WHAT TO WORK ON: Take the line containing "152 465 11.55" as the first and the last line of the records below as the end, and please set down only what lies between them exactly, both ends included.

(DATA UNDER STUDY begins)

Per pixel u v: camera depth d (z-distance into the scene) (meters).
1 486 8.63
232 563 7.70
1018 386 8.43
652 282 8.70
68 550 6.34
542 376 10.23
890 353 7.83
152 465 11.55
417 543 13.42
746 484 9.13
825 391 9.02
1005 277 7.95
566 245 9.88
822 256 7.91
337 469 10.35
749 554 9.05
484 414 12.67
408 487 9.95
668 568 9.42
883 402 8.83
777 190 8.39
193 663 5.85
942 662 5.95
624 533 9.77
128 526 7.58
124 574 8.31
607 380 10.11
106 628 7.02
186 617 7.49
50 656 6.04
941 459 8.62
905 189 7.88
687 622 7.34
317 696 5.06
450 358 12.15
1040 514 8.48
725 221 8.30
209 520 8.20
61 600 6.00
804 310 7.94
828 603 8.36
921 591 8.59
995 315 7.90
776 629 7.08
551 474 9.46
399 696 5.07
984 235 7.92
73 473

(DATA UNDER STUDY ends)

ANSWER TO THE EXERCISE:
152 465 11.55
417 543 13.42
746 484 9.13
825 391 9.02
1005 277 7.95
566 245 9.88
822 256 7.91
337 469 10.35
749 554 9.05
484 414 12.67
408 487 9.95
668 568 9.42
883 402 8.83
777 190 8.39
193 663 5.85
942 662 5.95
624 533 9.77
128 526 7.58
124 574 8.31
607 380 10.11
106 628 7.02
186 617 7.49
50 656 6.04
941 459 8.62
905 189 7.88
687 622 7.34
317 696 5.06
450 358 12.15
1040 514 8.48
725 221 8.30
209 520 8.20
61 600 6.00
804 310 7.94
828 603 8.36
921 591 8.59
995 315 7.90
776 629 7.08
551 474 9.46
399 696 5.07
984 235 7.92
73 473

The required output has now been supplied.